But not the least impressive thing about the civic-minded citizen was that, despite having to do this regularly, he still had a sense of humour. When I thanked him on behalf of the citizenry in general, he deflected the attention to Behan, joking that he had been “among his own last night”.

Asked if he was the only one who cleaned up here, the man said no, he had done it before with others (and I note that the people at royalcanalcleanup.com organise a mass monthly effort at various locations).

But the balmy nights of summer 2018 have created a particular problem around Behan’s place, not just among drinkers but users of various other popular anaesthetics as well. So as the man said of the latter: “I’m not leaving this to them.”

When the Behan sculpture was installed, it was part of a general upgrade to make the canal a “safer and cleaner place for families”. The project appears not to have been entirely successful. Maybe “Binge Bridge” would be a better name for it than the one it has now, which is in honour of John Binns, a 18th-century politician and businessman who was financially ruined by the Royal’s construction.

Switching canals, my thanks to letter writers James Behan (no relation, or is he?) and Christopher McMahon for correcting me about Dublin’s other one, the Grand, after I put cart before horse last week in suggesting that the now-defunct stretch up to the back of Guinness’s had been a spur line, rather that the main event.
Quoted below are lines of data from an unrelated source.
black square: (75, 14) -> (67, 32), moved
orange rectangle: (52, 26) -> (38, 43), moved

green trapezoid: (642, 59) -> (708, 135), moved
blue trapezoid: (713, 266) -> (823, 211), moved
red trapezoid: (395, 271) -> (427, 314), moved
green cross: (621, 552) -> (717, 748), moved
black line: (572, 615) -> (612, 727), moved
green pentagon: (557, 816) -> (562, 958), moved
Thanks also to Brian J Goggin for pointing out that, behind the Italianate appearance of the name Portobello – located on what used to be the spur – lie Latin American origins, via 18th-century Panama.
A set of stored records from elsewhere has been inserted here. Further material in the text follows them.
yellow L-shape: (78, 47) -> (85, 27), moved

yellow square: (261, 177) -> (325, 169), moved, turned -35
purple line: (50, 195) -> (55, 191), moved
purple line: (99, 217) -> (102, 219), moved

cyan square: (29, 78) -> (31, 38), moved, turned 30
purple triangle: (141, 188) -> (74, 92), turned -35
This reminded me of the old quiz question about the five areas of Dublin ending in O. The one many people forget is Pimlico. And that’s not Italian either. Subject to further correction, I presume it was named after the Pimlico in London, which according to Brewers Dictionary commemorates a 16th century local, Ben Pimlico, famed as a supplier of “nut-brown ale”.

But courtesy of HG Wells, if no-one else, there is an alternative origin for the name, and like Portobello, it comes from the Americas. It also fits, in a way, with Pete St John’s classic song about Dublin in “The Rare Ould Times”.

That 1970s ballad is narrated by a Pimlico-born veteran, who feels himself a stranger (“I’m a part of what was Dublin”) in a city changed beyond recognition. And as for the London Pimlico, Wells suggested that too was a vestige of a lost tribe.

In his 1924 novel, The Dream, a character remembers the area thus: "It bordered upon the river, and once there had been a wharf there to which ships came across the Atlantic from America. This word Pimlico had come with other trade in these ships; in my time it was the last word left alive of the language of the Algonquin Red Indians, who had otherwise altogether vanished from the earth."